[Change listing data]
[Start of section]
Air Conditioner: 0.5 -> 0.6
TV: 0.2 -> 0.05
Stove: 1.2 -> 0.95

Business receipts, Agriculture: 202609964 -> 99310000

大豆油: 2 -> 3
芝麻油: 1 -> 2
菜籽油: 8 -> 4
[End of section]
[Start of section]
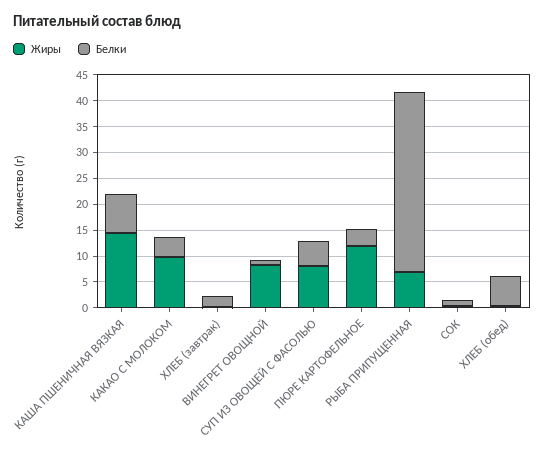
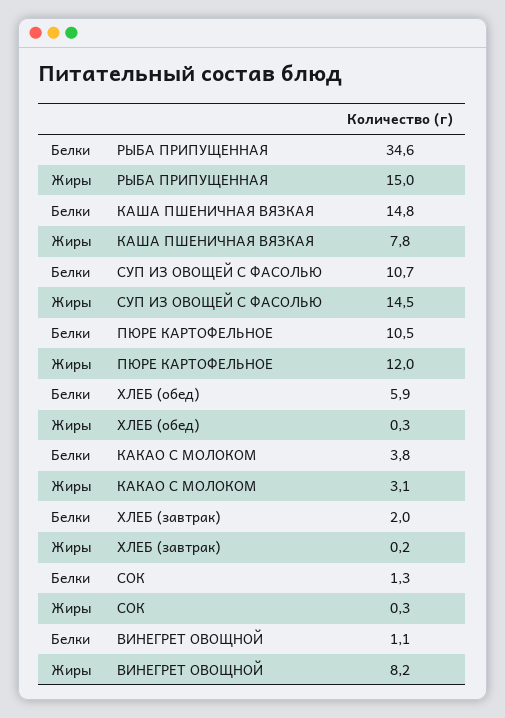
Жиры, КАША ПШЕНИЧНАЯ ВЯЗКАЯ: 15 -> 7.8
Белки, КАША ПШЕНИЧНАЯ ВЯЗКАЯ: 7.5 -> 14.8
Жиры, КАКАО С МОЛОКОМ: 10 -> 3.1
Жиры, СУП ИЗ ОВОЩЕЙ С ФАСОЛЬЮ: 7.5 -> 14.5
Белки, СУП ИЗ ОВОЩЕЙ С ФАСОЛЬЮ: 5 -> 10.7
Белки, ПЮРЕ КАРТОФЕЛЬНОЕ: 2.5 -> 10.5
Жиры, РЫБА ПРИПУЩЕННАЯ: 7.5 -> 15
[End of section]
• _About this task_:
Taking the line with "TV: 0.2 -> 0.05" as the first and the line with "菜籽油: 8 -> 4" as the last, retype that stretch of the data above exactly, with no other lines.

• _Finished task_:
TV: 0.2 -> 0.05
Stove: 1.2 -> 0.95

Business receipts, Agriculture: 202609964 -> 99310000

大豆油: 2 -> 3
芝麻油: 1 -> 2
菜籽油: 8 -> 4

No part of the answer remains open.